The human beings start by having a knowledge of the things by their senses, but they misinterpret this information and construct a fragmentary and distorted view of the world; however, on the basis of these experiences, she says, they can do some comparisons and emphasize what is common to all the bodies (pp. 157 & 190), so that they can form common notions by means of which they construct a kind of map of what is common to us in the world. This interpretation is certainly adequate. This way they reach the second kind of knowledge. What makes them to be more powerful and happy is just what is common to them (what is opposite to them erodes them). This way we can see the link between the search for the joy, the search for the rise of relationships with the things which are common to us and the search for the common notions. Perhaps this important link is not very highlighted by the author, given its importance. However, she emphasizes the significant following aspect: we already have true ideas in these common notions; as we automatically make ideas from these true ideas, this awareness of our true ideas leads us to know us as a thought power and to wish to increase this power.
The affects give the mind the necessary tools for an automatic increase (p. 169): as the joy affects are stronger than the sadness affects, the human beings can make progress by means of using the joyful affects against the affects of sadness (p. 163). There is an interesting interaction between affects, ideas and ethics, as the ideas of right and wrong and the ethical judgments are just a reflection of the affects of joy or sadness (p. 171).
The passage from the second kind of knowledge to the third one is also a continuation because the intuition arises from the reason like an effect arises from its cause (p. 183). From the knowledge of common notions the mind manages to know the essence of the extension and of the thought as the attributes of an infinite power that we call Deus seu Natura.
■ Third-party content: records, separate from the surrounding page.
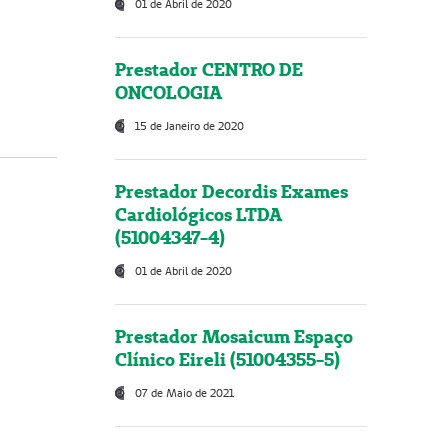
01 de Abril de 2020
Prestador CENTRO DE
ONCOLOGIA
15 de Janeiro de 2020
Prestador Decordis Exames
Cardiológicos LTDA
(51004347-4)
01 de Abril de 2020
Prestador Mosaicum Espaço
Clínico Eireli (51004355-5)
07 de Maio de 2021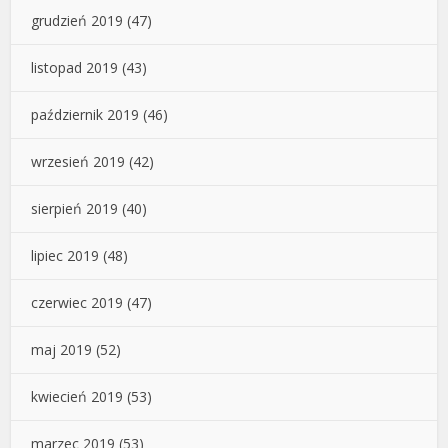
grudzień 2019
(47)
listopad 2019
(43)
październik 2019
(46)
wrzesień 2019
(42)
sierpień 2019
(40)
lipiec 2019
(48)
czerwiec 2019
(47)
maj 2019
(52)
kwiecień 2019
(53)
marzec 2019
(53)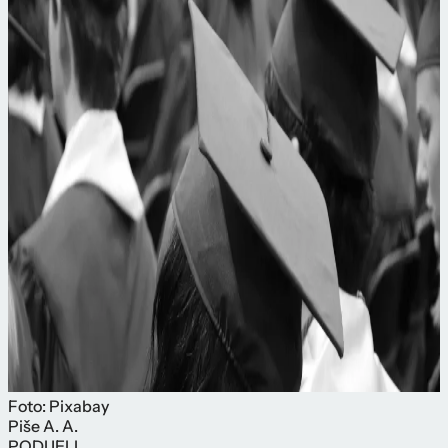
Foto: Pixabay
Piše
A. A.
PODIJELI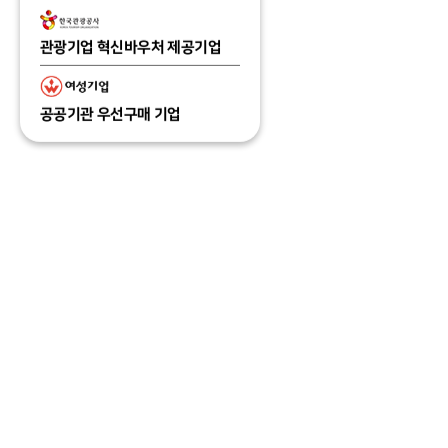
관광기업 혁신바우처 제공기업
공공기관 우선구매 기업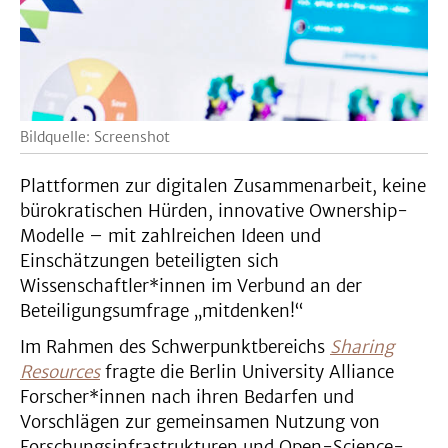
Bildquelle: Screenshot
Plattformen zur digitalen Zusammenarbeit, keine
bürokratischen Hürden, innovative Ownership-
Modelle – mit zahlreichen Ideen und
Einschätzungen beteiligten sich
Wissenschaftler*innen im Verbund an der
Beteiligungsumfrage „mitdenken!“
Im Rahmen des Schwerpunktbereichs
Sharing
Resources
fragte die Berlin University Alliance
Forscher*innen nach ihren Bedarfen und
Vorschlägen zur gemeinsamen Nutzung von
Forschungsinfrastrukturen und Open-Science-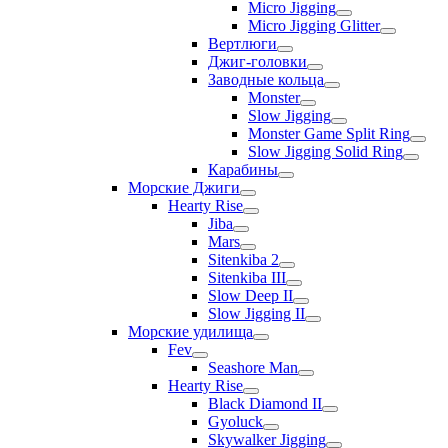
Micro Jigging
Micro Jigging Glitter
Вертлюги
Джиг-головки
Заводные кольца
Monster
Slow Jigging
Monster Game Split Ring
Slow Jigging Solid Ring
Карабины
Морские Джиги
Hearty Rise
Jiba
Mars
Sitenkiba 2
Sitenkiba III
Slow Deep II
Slow Jigging II
Морские удилища
Fev
Seashore Man
Hearty Rise
Black Diamond II
Gyoluck
Skywalker Jigging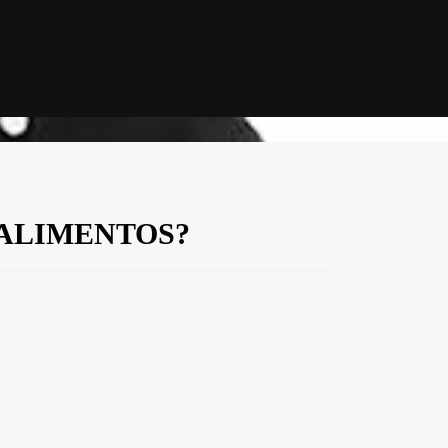
ALIMENTOS?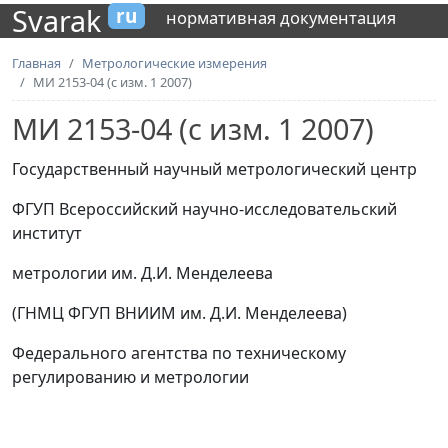
Svarak
ru
нормативная документация
Главная
Метрологические измерения
МИ 2153-04 (с изм. 1 2007)
МИ 2153-04 (с изм. 1 2007)
Государственный научный метрологический центр
ФГУП Всероссийский научно-исследовательский
институт
метрологии им. Д.И. Менделеева
(ГНМЦ ФГУП ВНИИМ им. Д.И. Менделеева)
Федерального агентства по техническому
регулированию и метрологии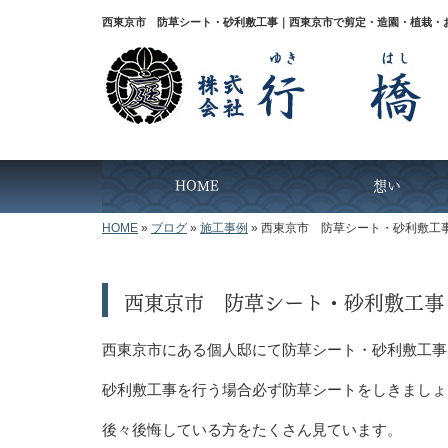
西東京市 防草シート・砂利敷工事｜西東京市で剪定・造園・植栽・
HOME
想い
HOME
»
ブログ
»
施工事例
»
西東京市 防草シート・砂利敷工
西東京市 防草シート・砂利敷工事
西東京市にある個人邸にて防草シート・砂利敷工事
砂利敷工事を行う場合必ず防草シートをしきましょ
後々後悔している方をたくさん見ています。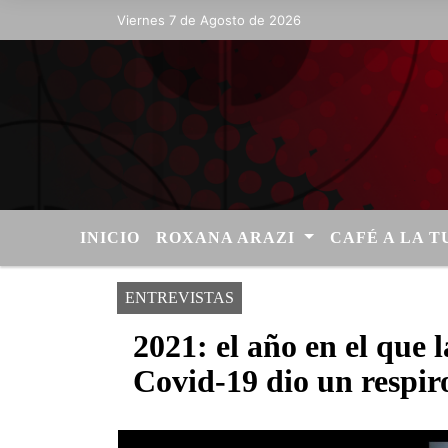
Viernes 7 de Agosto de 2026
Hoy es Viernes 7 de Agosto de 2026 y 
INICIO
ROXANA ARAZI
CAFÉ A LA 
ENTREVISTAS
2021: el año en el que 
Covid-19 dio un respir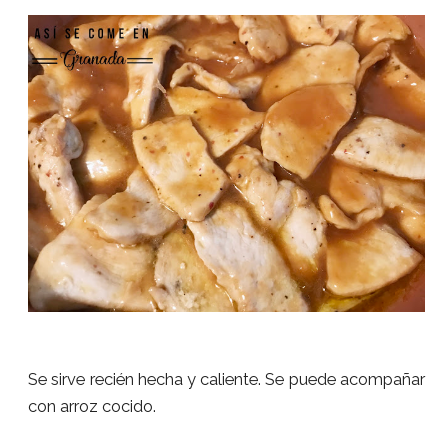
Se sirve recién hecha y caliente. Se puede acompañar
con arroz cocido.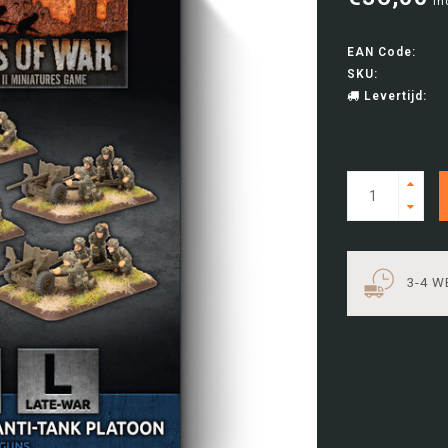
In
EAN Code:
SKU:
Levertijd:
3-4 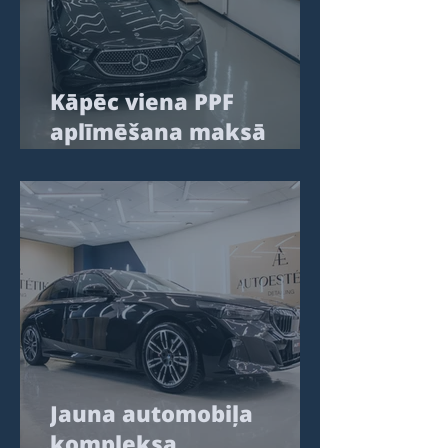
Kāpēc viena PPF
aplīmēšana maksā
2800€, bet cita 4500€:
kas slēpjas zem
caurspīdīgas plēves
Jauna automobiļa
kompleksa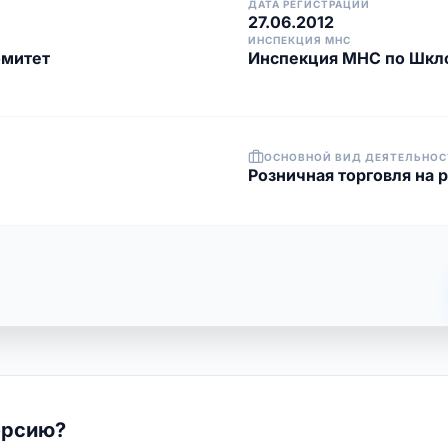
ДАТА РЕГИСТРАЦИИ
27.06.2012
ИНСПЕКЦИЯ МНС
омитет
Инспекция МНС по Шкл
ОСНОВНОЙ ВИД ДЕЯТЕЛЬНОС
Розничная торговля на 
ерсию?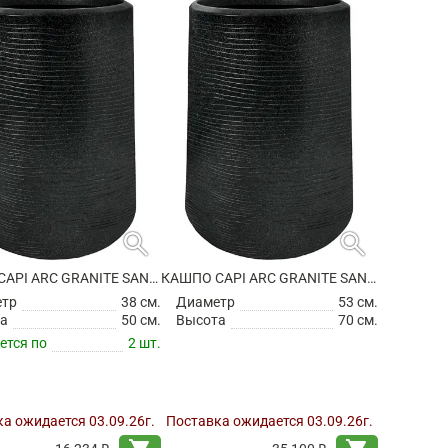
search
search
КАШПО CAPI ARC GRANITE SANDBAG HIGH BLACK
КАШПО CAPI ARC GRANITE SANDBAG HIGH BLACK
етр
38 см.
Диаметр
53 см.
а
50 см.
Высота
70 см.
ется по
2 шт.
а ожидается 03.09.26г.
Поставка ожидается 03.09.26г.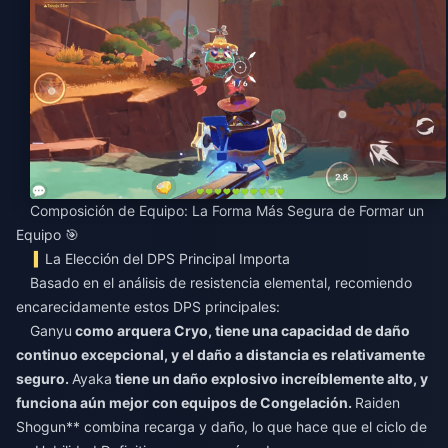
Composición de Equipo: La Forma Más Segura de Formar un
Equipo 🎯
La Elección del DPS Principal Importa
Basado en el análisis de resistencia elemental, recomiendo
encarecidamente estos DPS principales:
Ganyu
como arquera Cryo, tiene una capacidad de daño
continuo excepcional, y el daño a distancia es relativamente
seguro.
Ayaka
tiene un daño explosivo increíblemente alto, y
funciona aún mejor con equipos de Congelación.
Raiden
Shogun** combina recarga y daño, lo que hace que el ciclo de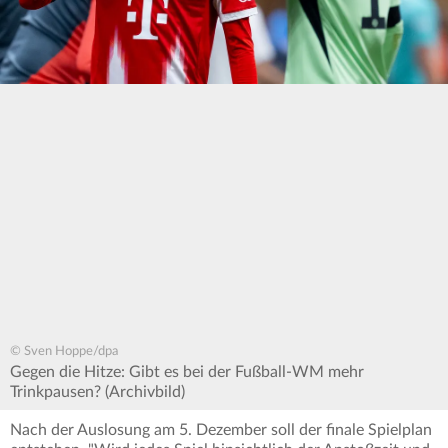
© Sven Hoppe/dpa
Gegen die Hitze: Gibt es bei der Fußball-WM mehr
Trinkpausen? (Archivbild)
Nach der Auslosung am 5. Dezember soll der finale Spielplan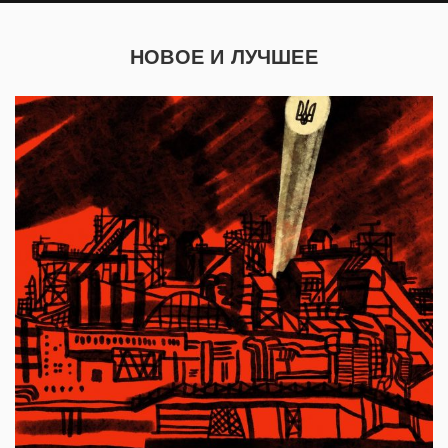
НОВОЕ И ЛУЧШЕЕ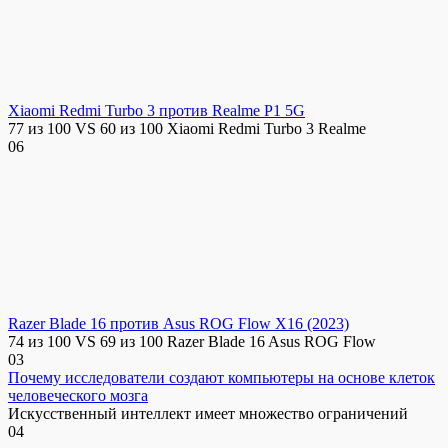
Xiaomi Redmi Turbo 3 против Realme P1 5G
77 из 100 VS 60 из 100 Xiaomi Redmi Turbo 3 Realme
0
6
Razer Blade 16 против Asus ROG Flow X16 (2023)
74 из 100 VS 69 из 100 Razer Blade 16 Asus ROG Flow
0
3
Почему исследователи создают компьютеры на основе клеток
человеческого мозга
Искусственный интеллект имеет множество ограничений
0
4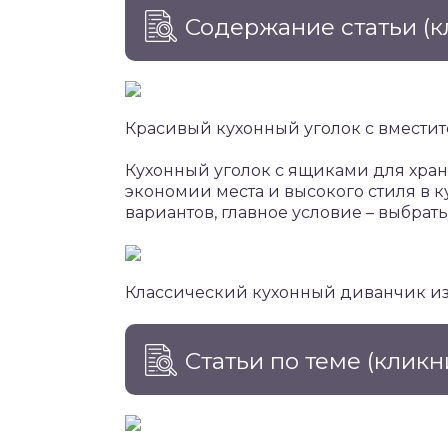
Содержание статьи
(к
Красивый кухонный уголок с вмест
Кухонный уголок с ящиками для хра
экономии места и высокого стиля в к
вариантов, главное условие – выбрат
Классический кухонный диванчик из
Статьи по теме
(кликн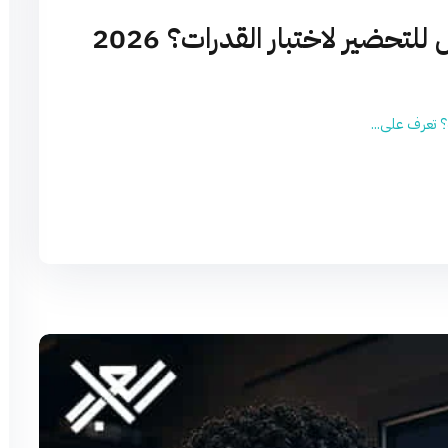
تحضير لاختبار القدرات؟ 2026
 تعرف على...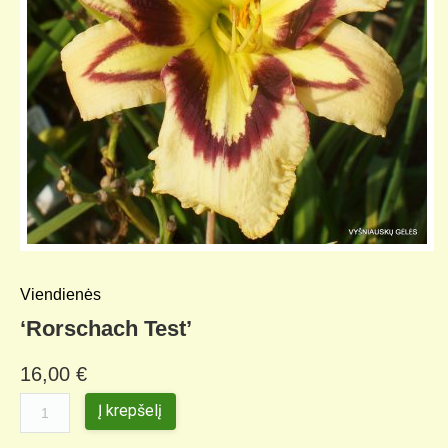
Viendienės
‘Rorschach Test’
16,00
€
Į krepšelį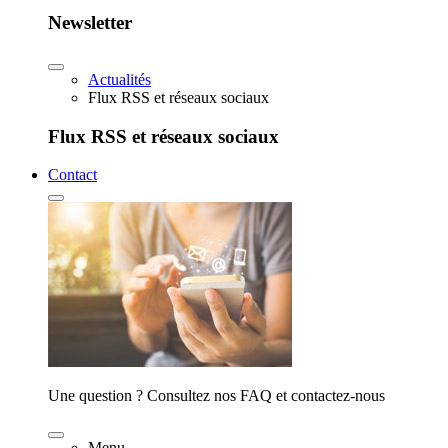
Newsletter
Actualités
Flux RSS et réseaux sociaux
Flux RSS et réseaux sociaux
Contact
Une question ? Consultez nos FAQ et contactez-nous
Menu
Then the mind joyfully feels all things (also itself and its body) in God and knows its body and itself to be just finite modal expressions of God. This way the mind acquires the feeling and the joy of itself in God. The amor erga Deum, which rises from the second kind of knowledge, turns into the amor Dei intellectualis when the human beings manage to have the third kind of knowledge, which knows all things sub specie aeternitatis (Spinoza says: sentimus, experimurque, nos aeternos esse). This amor Dei intellectualis nurtures the mind’s desire to carry on knowing according to the third kind of knowledge (p. 226). In accordance with the author we could say that the very structure of the adequate knowledge is a conatus or a desire to know which has developed the means of its own survival by the reinforcement of the affects (p. 232).
Lastly I will say that she neither explains too much the function of politics in this ethical way to the happiness nor the part of the ethics which relates to the virtue of generosity and the human relationships. Perhaps these questions will be the subject of a next work which will be as interesting as this book.